Source document:
■ ■ ■ ■

2010-03-22
I knew this day would come. GreaterDebater experienced it's first wave of spam this past week. In a way, it's almost flattering that the site is considered worth spamming now. In another much more prevalent way it's incredibly annoying. I know I'm only about the billionth or so person to complain about spam, but I have to wonder if the fact that spam is a worthwhile activity for some people is not an indication that there's something seriously broken about the way the Internet works.
The blessing and the curse of the Internet has been the ability to widely distribute information with very low overhead. This has simultaneously made more knowledge available to more people than at any point in history and also presented serious challenges for anyone who was making a living copying and distributing information that can now be delivered digitally. Spam and piracy exist at opposite ends of the digital distribution spectrum. In the case of piracy, you have information that many people want, but the producers of this information want to carefully control the supply to maximize the value. With spam, you have information that nobody wants, yet the producers want to disseminate it as widely as possible. I'm not sure that this points to a common solution, but I think it helps to know the two problems spring from similar sources. If there were a communication paradigm that balanced the needs of information consumers and producers this might help, but I don't think it's the only solution.

■ ■ ■ ■

Required action 1: Summarize the post about spam in two sentences.
Required action 2: Write the next part of the post about spam, picking up after its final sentence.
The entries after this text come from a separate source.

■ ■ ■ ■

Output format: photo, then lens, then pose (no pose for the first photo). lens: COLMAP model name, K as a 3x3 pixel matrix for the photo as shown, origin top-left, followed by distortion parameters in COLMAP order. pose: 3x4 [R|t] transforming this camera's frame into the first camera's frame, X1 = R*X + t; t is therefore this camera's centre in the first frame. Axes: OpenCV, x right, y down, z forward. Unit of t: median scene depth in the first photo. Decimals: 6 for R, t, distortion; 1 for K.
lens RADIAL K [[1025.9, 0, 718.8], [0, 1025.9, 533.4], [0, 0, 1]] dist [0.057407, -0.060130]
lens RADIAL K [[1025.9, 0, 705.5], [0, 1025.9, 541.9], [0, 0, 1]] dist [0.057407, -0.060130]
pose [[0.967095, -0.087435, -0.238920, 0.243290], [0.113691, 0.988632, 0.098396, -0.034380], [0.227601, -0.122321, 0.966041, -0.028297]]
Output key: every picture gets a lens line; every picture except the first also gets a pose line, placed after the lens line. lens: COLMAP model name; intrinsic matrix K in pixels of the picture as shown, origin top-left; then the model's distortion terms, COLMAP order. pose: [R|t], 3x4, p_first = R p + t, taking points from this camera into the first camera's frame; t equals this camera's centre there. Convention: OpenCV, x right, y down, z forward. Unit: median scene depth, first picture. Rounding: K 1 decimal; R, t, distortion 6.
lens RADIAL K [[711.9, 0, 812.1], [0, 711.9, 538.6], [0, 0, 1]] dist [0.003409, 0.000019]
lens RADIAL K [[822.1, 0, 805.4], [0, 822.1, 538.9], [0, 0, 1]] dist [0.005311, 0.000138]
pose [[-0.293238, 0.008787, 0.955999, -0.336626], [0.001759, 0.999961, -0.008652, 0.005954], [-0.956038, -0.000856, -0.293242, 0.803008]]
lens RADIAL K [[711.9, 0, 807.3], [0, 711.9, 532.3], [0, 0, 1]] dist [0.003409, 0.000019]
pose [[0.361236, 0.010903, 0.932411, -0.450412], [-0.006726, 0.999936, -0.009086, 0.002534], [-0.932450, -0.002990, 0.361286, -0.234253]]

■ ■ ■ ■

Exercise result 1: GreaterDebater got its first wave of spam this past week, which the writer finds a little flattering but mostly annoying, and the writer wonders whether spam being worthwhile signals that something is seriously broken about how the Internet works. The writer sees the Internet's low-cost, wide distribution of information as both a blessing and a curse, with piracy and spam at opposite ends of the digital distribution spectrum: pirated information is wanted by many while its producers try to control supply, and spam is wanted by nobody while its producers try to spread it as widely as possible.

Exercise result 2:
The thing about the spam I've received so far is that it does not appear to be selling anything. For one thing, most of it hasn't been in English. Don't get me wrong, I would love for GreaterDebater to have a fully international audience, but that just isn't the case yet. Attempting to advertise your foreign language product via a site which is pretty obviously only English speaking doesn't make a lot of sense. Since this particular brand of spammers isn't trying to get people to part with their money directly, I can only assume they're trying to promote sites which will attempt to install malware. This is really only a superficial difference, though. In all probability the malware will be used to assimilate the victim's PC into a botnet and send out ... more spam.
It's hard to imagine that spam filters could get much more accurate, or that the response rate for spam could get much lower. Increasing the cost of sending email would undoubtedly produce more harm than good. Few, if any, of the products advertised via spam are legitimate and there's no shortage of outright scams. If the only cost of doing business is sending the spam, it doesn't take much response to make it profitable.
I don't know what the solution is. I hope one day we'll move past spam. Right now an enormous amount of bandwidth is wasted delivering messages that are unwanted or outright harmful. Not to mention that the spammers' lives are being wasted producing nothing of value. If we could harness these resources towards more productive ends, who knows what we might be able to achieve?